La Soucoupe du jugement

 

 

 

 

 

Bragelonne

 

Dans la première maison que je visitai, à la recherche d’improbables survivants, je découvris une pendulette à quartz, avec un calendrier automatique incorporé qui indiquait le 17 mai : quatre jours après la foudroyante attaque des extraterrestres… Je n’avais pas eu conscience du temps qui passait, depuis l’éclair du 13 mai. C’était arrivé vers onze heures du matin, sous un ciel bleu annonciateur de l’été. Naturellement, cela ne prouvait rien. L’année dernière, juin avait été froid et humide, avec de la neige en altitude et des gelées matinales dans la plaine, après quinze jours magnifiques à la fin de mai… Je me demandais avec angoisse si la même chose allait se produire cette année. Mes amis paysans étaient pessimistes. Quant à la science officielle, on pourrait croire que les ballons-sondes ne lui servent qu’à nier l’existence des ovnis… Je ne regardais même plus la météo sur Antenne 2 !

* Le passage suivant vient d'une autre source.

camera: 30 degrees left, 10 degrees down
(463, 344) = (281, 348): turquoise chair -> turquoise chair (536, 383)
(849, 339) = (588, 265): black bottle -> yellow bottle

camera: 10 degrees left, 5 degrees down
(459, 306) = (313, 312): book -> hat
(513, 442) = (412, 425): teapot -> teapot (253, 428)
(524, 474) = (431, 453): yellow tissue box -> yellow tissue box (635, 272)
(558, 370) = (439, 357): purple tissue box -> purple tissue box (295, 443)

Une nuit d’observation était prévue pour le 16. J’espérais au moins que le beau fixe tiendrait jusqu’à cette date et que le ciel serait clair, bien que cela n’ait pas vraiment d’importance : quand les extraterrestres souhaitent se manifester, ils le font dans des conditions telles qu’on ne peut manquer de les voir ou de les entendre. De toute façon, je n’attendais aucune manifestation importante cette nuit-là. Les circonstances ne seraient pas favorables, avec plus de cinquante pour cent d’amateurs, parmi lesquels se glisseraient bien quelques adversaires ou tout au moins quelques malheureux intoxiqués de la propagande anti-soucoupes. D’un autre côté, je n’avais pas eu de contact depuis plusieurs semaines, et mes amis d’Ummo profiteraient de la situation pour m’adresser un message…

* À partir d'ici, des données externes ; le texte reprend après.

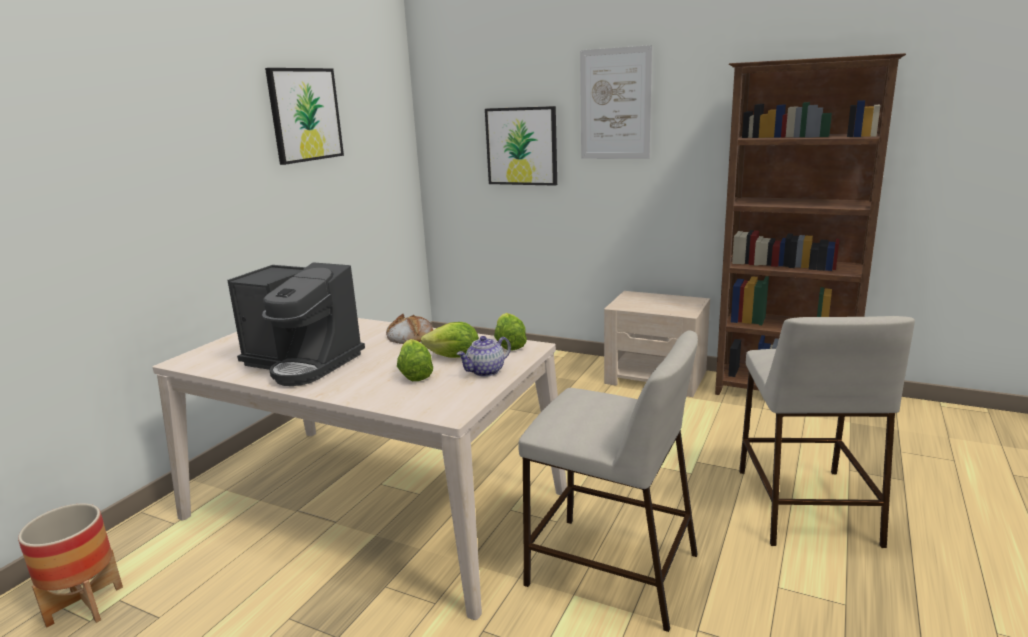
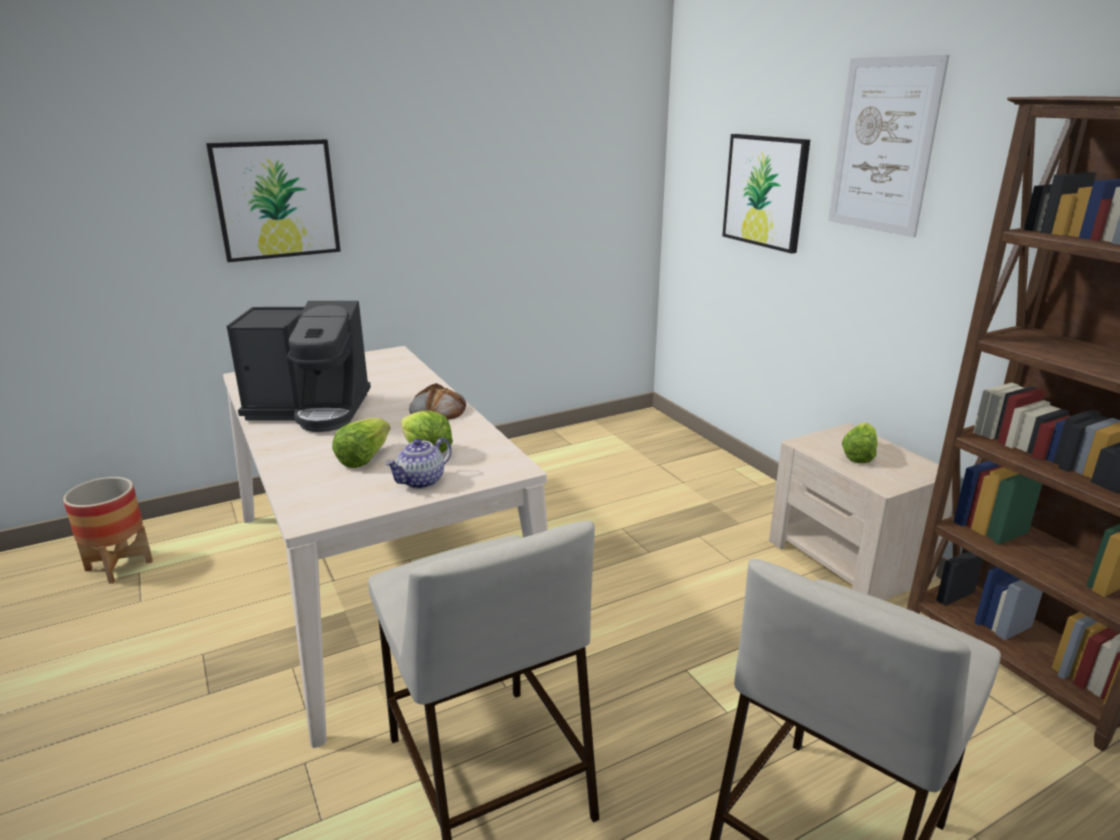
camera: 35 degrees right, 5 degrees up
(303, 363) = (311, 410): coffee machine -> coffee machine turned 60 degrees counterclockwise
(305, 115) = (484, 129): picture -> picture (276, 200)
(485, 371) = (421, 481): teapot -> teapot turned 45 degrees counterclockwise
(509, 344) = (501, 456): lettuce -> lettuce (859, 455)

Eh bien, le message était arrivé, avec quelques heures de retard : dans la matinée du 17 ! J’étais prévenu. Je n’avais pas le droit d’être surpris. Ce qui ne m’a pas empêché, quand j’ai vu l’éclair violet, d’avoir la gorge serrée et le cœur fou. Je portais autour du cou le collier de métal que les Ummons m’avaient donné pour me protéger. J’ai été ébloui et une onde de chaleur a parcouru tout mon corps, mais je n’ai ressenti aucune douleur. Je ne distinguais plus qu’une grosse tache mauve palpitante au milieu d’un ciel de velours noir… J’aurais dû prendre des lunettes sombres en prévision de l’attaque : les Ummons me l’avaient aussi conseillé. Je me demandais si j’allais rester aveugle… Je me souvins aussitôt d’un autre conseil que m’avaient donné les humanoïdes venus de Wolf 424 : boire beaucoup d’eau salée… si toutefois je survivais à l’éclair violet… C’était un samedi matin. Samedi… On avait trouvé le calendrier hier, non : avant-hier. On était le 19 mai. Demain, pensai-je, il y aura une semaine que l’attaque a eu lieu et je suis sans doute le seul survivant !

J’étais en congé et je me promenais à cinq cents mètres environ de chez moi. Les bois étaient trop secs pour qu’il y ait des champignons. J’avais pourtant exploré la petite charmille, à l’est du village, où les girolles abondaient à la saison… Je n’avais rien trouvé. Je revenais. Je marchais dans un chemin entre le bois et un pré, me dirigeant vers la route. Je réfléchissais certainement. À quoi ? Je ne le saurais jamais et c’est sans importance… Mais j’ai eu beaucoup de chance. Trop de chance même. Était-ce le hasard… Je tremble encore d’horreur à l’idée que j’aurais pu être n’importe où, loin de chez moi, au moment de l’éclair. Combien de temps m’aurait-il fallu pour me procurer de l’eau et du sel ? Je me suis mis à courir comme un fou vers la maison, qui était à moins de cinq cents mètres. Malgré l’éblouissement de l’éclair, je pouvais me diriger tant bien que mal et éviter les plus gros obstacles. Cependant, je me suis cogné plusieurs fois contre une barrière ou un arbre, je suis tombé dans un...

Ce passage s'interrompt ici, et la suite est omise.